** Begin **

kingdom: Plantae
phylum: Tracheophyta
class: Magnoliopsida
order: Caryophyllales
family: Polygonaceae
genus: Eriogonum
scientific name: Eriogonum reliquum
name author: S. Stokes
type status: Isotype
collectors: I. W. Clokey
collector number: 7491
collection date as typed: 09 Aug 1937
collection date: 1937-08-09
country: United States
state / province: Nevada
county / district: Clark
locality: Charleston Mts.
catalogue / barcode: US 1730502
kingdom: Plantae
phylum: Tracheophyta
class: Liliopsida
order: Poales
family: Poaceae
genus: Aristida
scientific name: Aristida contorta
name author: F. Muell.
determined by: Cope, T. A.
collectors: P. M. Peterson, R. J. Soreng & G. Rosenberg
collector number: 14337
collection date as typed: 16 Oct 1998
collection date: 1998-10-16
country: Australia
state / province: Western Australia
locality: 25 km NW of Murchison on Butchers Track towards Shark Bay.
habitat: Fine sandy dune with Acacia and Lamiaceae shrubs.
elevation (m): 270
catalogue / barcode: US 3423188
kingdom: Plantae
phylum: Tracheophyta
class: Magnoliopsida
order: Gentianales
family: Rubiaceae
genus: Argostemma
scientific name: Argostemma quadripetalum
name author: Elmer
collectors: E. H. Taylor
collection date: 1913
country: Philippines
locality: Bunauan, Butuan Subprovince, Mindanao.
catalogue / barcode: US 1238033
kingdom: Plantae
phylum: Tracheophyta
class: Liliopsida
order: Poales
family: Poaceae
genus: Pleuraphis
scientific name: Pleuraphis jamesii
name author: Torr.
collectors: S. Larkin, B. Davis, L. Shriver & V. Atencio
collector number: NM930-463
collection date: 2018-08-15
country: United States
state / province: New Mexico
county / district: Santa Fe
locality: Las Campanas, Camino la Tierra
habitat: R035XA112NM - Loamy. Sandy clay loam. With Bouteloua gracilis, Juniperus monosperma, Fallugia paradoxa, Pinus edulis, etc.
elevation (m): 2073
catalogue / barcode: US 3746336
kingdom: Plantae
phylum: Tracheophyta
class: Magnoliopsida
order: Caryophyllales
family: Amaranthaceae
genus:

** End **

**Job:** Set out all of the lines above as a numbered list, omitting any blank lines.

**The answer:**
1. kingdom: Plantae
2. phylum: Tracheophyta
3. class: Magnoliopsida
4. order: Caryophyllales
5. family: Polygonaceae
6. genus: Eriogonum
7. scientific name: Eriogonum reliquum
8. name author: S. Stokes
9. type status: Isotype
10. collectors: I. W. Clokey
11. collector number: 7491
12. collection date as typed: 09 Aug 1937
13. collection date: 1937-08-09
14. country: United States
15. state / province: Nevada
16. county / district: Clark
17. locality: Charleston Mts.
18. catalogue / barcode: US 1730502
19. kingdom: Plantae
20. phylum: Tracheophyta
21. class: Liliopsida
22. order: Poales
23. family: Poaceae
24. genus: Aristida
25. scientific name: Aristida contorta
26. name author: F. Muell.
27. determined by: Cope, T. A.
28. collectors: P. M. Peterson, R. J. Soreng & G. Rosenberg
29. collector number: 14337
30. collection date as typed: 16 Oct 1998
31. collection date: 1998-10-16
32. country: Australia
33. state / province: Western Australia
34. locality: 25 km NW of Murchison on Butchers Track towards Shark Bay.
35. habitat: Fine sandy dune with Acacia and Lamiaceae shrubs.
36. elevation (m): 270
37. catalogue / barcode: US 3423188
38. kingdom: Plantae
39. phylum: Tracheophyta
40. class: Magnoliopsida
41. order: Gentianales
42. family: Rubiaceae
43. genus: Argostemma
44. scientific name: Argostemma quadripetalum
45. name author: Elmer
46. collectors: E. H. Taylor
47. collection date: 1913
48. country: Philippines
49. locality: Bunauan, Butuan Subprovince, Mindanao.
50. catalogue / barcode: US 1238033
51. kingdom: Plantae
52. phylum: Tracheophyta
53. class: Liliopsida
54. order: Poales
55. family: Poaceae
56. genus: Pleuraphis
57. scientific name: Pleuraphis jamesii
58. name author: Torr.
59. collectors: S. Larkin, B. Davis, L. Shriver & V. Atencio
60. collector number: NM930-463
61. collection date: 2018-08-15
62. country: United States
63. state / province: New Mexico
64. county / district: Santa Fe
65. locality: Las Campanas, Camino la Tierra
66. habitat: R035XA112NM - Loamy. Sandy clay loam. With Bouteloua gracilis, Juniperus monosperma, Fallugia paradoxa, Pinus edulis, etc.
67. elevation (m): 2073
68. catalogue / barcode: US 3746336
69. kingdom: Plantae
70. phylum: Tracheophyta
71. class: Magnoliopsida
72. order: Caryophyllales
73. family: Amaranthaceae
74. genus:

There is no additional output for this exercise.